Pois é Luciano, sua resposta foi mais embasada do que a minha principalmente por conta do endosso dos exemplos de literatura contemporânea, que você tem mais do que eu, mas continuo com uma pulga atrás da orelha quanto a esses vaticínios apocalípticos que a literatura continua a apontar.
Mas acho que estou a exagerar: nossa era (digamos assim) é essencialmente trágica, se há tanta desesperança, angústia, desespero, sentimentos de falência de toda e qualquer possibilidade (ainda que possamos identificar os problemas e tentar traçar possibilidades) na literatura, é porque esse sentimento tem suas raízes calcadas no solo histórico. Não estou condenando os autores, longe disso, acho que o apontar o que há de angustiante e 'apocalíptico' no mundo é um ato de resistência, ainda mais se colocados contra o pano de fundo de 'espetáculos' de nossa sociedade, que procura criar 'energias motivacionais' e sentimentos de conformismos e consenso; mas é que como apreciadores da literatura, temos muita expectativa em relação a ela, ansiamos por compreender, desnudar, explicar e mudar nossa realidade através dela de alguma forma. Não concordas Luciano?
Sim, concordo sim, Lucas. Aliás, você vai ver que eu concordo contigo em mais coisas do que parece nesse ponto. Só acho um pouco ingênuo esperar que a literatura realmente mude a realidade, oferecendo respostas. Quando foi que isso aconteceu, efetivamente? A única capacidade que ela tem é de nos despertar para a problemática das coisas. Mas mesmo isso é difícil hoje em dia. É mais fácil para a literatura se prestar a tiranias, pura e simplesmente porque é mais fácil para qualquer coisa e pessoa fazer isso.
Sobre a parte que você não entendeu: foi uma comparação, na verdade. Já existiram outros momentos em que tudo tendeu ao apocalíptico antes, e foi na década de 1930. Se olharmos bem, a maior parte da literatura (pelo menos a européia) da época aponta para um desastre vindouro. O que se concretizou a Seguda Guerra. E, naquele tempo, isso era só o que podia ser feito, dadas as circunstâncias. Hoje funciona do mesmo modo. Crise econômica, ânimos acirrados e novos preconceitos (ou um reavivamento dos velhos), crises políticas mundo afora e a tão falada falência da cultura.

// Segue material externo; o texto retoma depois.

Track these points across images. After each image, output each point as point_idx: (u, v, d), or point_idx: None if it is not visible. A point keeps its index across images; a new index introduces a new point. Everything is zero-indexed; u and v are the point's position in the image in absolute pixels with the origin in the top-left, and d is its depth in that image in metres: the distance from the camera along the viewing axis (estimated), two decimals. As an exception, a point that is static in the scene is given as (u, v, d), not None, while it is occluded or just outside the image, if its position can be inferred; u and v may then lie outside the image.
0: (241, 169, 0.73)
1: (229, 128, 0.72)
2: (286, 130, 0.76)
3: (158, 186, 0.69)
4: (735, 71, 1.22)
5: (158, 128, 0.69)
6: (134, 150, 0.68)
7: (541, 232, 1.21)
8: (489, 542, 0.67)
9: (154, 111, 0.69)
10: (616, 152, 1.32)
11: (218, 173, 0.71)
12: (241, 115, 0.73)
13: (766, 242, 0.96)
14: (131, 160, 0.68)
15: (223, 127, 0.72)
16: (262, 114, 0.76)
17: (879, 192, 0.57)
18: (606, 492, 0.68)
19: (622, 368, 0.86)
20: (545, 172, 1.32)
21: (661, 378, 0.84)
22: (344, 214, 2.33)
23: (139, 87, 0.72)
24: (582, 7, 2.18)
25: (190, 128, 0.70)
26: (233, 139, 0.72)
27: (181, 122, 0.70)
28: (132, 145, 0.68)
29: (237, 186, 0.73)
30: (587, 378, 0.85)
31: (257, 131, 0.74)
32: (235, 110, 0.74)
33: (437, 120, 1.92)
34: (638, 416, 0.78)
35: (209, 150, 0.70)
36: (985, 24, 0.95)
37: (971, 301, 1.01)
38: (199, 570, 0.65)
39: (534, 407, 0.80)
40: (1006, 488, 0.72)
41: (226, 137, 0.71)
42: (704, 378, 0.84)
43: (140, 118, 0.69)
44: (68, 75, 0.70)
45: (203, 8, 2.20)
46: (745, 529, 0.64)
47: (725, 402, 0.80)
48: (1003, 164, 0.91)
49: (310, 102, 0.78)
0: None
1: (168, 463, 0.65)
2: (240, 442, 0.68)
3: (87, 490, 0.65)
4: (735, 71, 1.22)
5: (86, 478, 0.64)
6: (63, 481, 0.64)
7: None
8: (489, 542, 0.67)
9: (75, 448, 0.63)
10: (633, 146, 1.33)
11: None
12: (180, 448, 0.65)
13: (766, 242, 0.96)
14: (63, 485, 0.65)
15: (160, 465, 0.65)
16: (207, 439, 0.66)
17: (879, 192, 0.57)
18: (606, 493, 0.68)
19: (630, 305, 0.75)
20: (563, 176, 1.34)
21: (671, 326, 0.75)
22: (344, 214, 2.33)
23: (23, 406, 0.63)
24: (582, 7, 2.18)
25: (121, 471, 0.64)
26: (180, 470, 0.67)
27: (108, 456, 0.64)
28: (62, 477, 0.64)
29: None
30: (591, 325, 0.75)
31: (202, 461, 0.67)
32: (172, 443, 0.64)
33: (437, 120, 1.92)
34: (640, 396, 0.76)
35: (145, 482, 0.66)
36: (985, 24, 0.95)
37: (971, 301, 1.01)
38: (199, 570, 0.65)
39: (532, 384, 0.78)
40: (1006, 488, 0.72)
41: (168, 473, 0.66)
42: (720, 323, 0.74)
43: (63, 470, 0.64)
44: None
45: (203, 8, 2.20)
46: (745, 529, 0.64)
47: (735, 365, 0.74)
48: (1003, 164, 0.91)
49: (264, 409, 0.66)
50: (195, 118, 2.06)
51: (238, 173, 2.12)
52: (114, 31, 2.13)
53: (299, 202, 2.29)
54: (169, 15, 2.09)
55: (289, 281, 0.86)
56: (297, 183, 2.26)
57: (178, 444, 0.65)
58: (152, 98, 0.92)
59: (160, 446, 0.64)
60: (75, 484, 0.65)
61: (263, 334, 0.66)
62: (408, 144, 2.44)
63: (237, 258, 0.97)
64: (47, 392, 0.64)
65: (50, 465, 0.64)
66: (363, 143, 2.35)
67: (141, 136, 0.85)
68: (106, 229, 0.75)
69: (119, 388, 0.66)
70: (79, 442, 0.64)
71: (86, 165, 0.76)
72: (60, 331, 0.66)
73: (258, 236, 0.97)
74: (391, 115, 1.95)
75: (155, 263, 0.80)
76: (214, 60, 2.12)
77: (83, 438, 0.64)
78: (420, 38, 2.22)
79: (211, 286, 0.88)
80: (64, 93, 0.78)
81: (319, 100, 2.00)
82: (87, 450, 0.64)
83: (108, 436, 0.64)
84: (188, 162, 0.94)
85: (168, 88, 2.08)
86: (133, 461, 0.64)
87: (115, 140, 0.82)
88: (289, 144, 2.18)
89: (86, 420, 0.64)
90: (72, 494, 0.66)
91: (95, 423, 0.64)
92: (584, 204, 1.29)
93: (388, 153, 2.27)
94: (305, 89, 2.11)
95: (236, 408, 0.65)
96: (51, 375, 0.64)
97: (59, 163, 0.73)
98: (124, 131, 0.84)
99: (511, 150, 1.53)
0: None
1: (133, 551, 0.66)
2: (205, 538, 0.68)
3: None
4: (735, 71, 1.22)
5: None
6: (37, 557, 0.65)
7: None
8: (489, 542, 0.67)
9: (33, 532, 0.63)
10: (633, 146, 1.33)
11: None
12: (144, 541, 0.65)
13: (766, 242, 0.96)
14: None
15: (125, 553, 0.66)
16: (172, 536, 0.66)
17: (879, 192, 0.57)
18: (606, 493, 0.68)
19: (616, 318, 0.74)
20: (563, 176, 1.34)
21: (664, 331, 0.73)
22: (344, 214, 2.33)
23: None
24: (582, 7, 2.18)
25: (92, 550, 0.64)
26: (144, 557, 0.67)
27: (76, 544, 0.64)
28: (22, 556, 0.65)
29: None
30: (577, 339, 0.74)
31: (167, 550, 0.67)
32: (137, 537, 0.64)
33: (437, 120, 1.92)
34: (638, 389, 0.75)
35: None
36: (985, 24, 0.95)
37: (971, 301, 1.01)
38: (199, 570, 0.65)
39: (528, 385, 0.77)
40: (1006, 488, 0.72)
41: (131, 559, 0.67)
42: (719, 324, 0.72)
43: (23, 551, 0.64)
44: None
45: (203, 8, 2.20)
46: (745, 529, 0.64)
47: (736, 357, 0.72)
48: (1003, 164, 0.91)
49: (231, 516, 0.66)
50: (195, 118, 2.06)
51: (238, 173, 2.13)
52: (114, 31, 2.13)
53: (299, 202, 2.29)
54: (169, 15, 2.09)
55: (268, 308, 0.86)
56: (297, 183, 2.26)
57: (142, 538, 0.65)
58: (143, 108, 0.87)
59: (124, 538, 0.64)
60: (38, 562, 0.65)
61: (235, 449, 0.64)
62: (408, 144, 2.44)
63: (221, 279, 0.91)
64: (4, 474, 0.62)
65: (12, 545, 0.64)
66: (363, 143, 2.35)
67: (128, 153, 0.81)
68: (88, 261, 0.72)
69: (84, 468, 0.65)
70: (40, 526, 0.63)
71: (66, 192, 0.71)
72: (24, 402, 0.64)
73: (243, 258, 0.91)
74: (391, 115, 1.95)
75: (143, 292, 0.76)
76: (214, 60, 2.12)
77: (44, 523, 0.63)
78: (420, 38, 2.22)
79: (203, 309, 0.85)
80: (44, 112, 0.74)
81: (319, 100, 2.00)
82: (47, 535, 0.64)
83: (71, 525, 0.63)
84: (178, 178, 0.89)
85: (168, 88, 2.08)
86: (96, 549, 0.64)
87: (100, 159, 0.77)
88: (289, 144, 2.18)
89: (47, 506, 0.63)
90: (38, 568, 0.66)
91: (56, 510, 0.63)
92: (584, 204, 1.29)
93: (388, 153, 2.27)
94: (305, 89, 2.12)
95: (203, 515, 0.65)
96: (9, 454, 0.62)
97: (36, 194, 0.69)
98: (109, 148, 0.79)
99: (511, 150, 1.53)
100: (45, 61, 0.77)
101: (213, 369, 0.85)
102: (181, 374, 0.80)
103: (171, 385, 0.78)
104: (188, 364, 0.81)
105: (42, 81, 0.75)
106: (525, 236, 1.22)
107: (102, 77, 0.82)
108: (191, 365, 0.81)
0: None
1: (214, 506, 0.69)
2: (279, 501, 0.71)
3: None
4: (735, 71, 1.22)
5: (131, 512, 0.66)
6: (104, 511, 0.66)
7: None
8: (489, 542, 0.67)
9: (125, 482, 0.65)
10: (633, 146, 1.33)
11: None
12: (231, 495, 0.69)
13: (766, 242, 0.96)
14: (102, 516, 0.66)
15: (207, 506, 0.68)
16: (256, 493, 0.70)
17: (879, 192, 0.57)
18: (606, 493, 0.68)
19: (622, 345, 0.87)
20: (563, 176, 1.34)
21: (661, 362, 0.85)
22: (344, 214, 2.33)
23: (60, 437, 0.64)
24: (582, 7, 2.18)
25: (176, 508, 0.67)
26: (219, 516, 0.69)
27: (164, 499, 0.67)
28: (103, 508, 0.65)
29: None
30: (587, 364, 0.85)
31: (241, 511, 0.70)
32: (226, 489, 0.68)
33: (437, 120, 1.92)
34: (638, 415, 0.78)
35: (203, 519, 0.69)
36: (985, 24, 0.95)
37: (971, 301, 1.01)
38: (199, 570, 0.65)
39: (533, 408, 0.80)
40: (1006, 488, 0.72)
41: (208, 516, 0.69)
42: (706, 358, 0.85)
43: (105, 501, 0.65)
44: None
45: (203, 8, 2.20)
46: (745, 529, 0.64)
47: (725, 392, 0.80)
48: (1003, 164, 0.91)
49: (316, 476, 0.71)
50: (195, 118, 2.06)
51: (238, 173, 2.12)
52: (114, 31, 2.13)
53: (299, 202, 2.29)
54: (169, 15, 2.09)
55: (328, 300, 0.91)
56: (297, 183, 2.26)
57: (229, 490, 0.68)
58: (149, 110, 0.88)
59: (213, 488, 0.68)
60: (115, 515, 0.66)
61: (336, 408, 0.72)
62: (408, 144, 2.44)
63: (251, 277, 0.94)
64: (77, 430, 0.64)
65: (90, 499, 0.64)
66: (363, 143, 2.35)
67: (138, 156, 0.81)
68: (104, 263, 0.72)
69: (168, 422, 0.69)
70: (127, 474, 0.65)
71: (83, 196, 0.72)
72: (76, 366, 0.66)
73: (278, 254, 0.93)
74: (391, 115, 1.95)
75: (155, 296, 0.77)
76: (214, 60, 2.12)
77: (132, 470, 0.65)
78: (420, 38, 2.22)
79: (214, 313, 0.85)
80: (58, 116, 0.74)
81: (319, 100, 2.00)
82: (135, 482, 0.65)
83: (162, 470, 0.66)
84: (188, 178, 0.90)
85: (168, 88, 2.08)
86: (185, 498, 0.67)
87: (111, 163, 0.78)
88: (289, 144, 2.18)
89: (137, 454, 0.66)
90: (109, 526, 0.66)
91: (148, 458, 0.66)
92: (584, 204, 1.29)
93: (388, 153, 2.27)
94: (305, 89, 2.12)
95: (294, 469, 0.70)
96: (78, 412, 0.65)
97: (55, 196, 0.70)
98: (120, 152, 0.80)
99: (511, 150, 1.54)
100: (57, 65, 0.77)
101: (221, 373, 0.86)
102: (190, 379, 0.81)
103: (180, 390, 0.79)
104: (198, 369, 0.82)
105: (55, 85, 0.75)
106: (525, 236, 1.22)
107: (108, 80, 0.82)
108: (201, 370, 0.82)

Pensando em toda a produção cultural que se tem acesso, é impossível não ver a contemporâneidade como um tempo de decadência - e os autores fazem isso porque é só o que pode ser feito, como o era na década de 1930.
E citei, por outro lado, o Stanisław Ignacy Witkiewicz, mais conhecido como Witkacy - escritor e teórico polonês do começo do século XX - que tinha essa mesma veia apocalíptica (suas peças, por exemplo, costumavam acabar em catástrofes, regidas por um
deus ex machina violento em que mesmo o mundo terminava). Witkacy, porém, escreveu essas coisas já na década de 1920 - época em que as vanguardas européias encontravam-se eufóricas com a perspectiva de que os ventos da renovação salvassem a arte e a sociedade como um todo, e as polonesas em especial, já que depois de séculos dividido entre Prússia, Áustria e Rússia, a Polônia recuperara sua independência política. O pessimismo dele sim, é algo a ser levado em conta de modo especial, por ser precoce e, assim, profético e quiçá genial.
Quanto ao Kertész... Acho que ler mais coisas dele ajuda a entender o porque do que eu quero dizer. Especialmente o
Sem Destino e o
A Língua Exilada.
A questão é justamente essa falência dos ideais como existiam antes: para Kertész, todos os valores foram destruídos no Holocausto e até agora não conhecemos novos valores - e por isso não é possível falar em civilização pós-Auschwitz. A sociedade de consumo não se interessa em oferecer valores, e isso é algo que se instalou precocemente - como o jornalista que tenta entrevistar Köves (em
Sem Destino a respeito dos campos de concentração, antes ainda que ele possa chegar em casa. E isso leva àquele otimismo forçado - parece que o mundo quer esquecer-se dos problemas e seguir adiante, sendo livre e feliz (mesmo que não saiba o que isso significa).
E a associação com Kafka existe sim. O Holocausto introduziu-nos a um mundo inaudito, e, para se escrever a respeito, é necessário que se faça tendo em mente um uso inaudito da linguagem. E é esse o maior trunfo do Kafka, ter mostrado o quanto a linguagem é insuficiente para descrever certas coisas.